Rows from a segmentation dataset

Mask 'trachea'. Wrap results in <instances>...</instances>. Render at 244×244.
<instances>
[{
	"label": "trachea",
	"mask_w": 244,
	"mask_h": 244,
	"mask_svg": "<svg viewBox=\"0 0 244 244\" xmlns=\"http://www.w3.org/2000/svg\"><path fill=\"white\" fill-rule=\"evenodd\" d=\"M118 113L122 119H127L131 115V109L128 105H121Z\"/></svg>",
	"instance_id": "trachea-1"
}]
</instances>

Instructions to follow —
Identify every line in the records that contains the string "trachea", and copy each one.

The response —
Mask 'trachea'. Wrap results in <instances>...</instances>. Render at 244×244.
	"label": "trachea",
	"instance_id": "trachea-1"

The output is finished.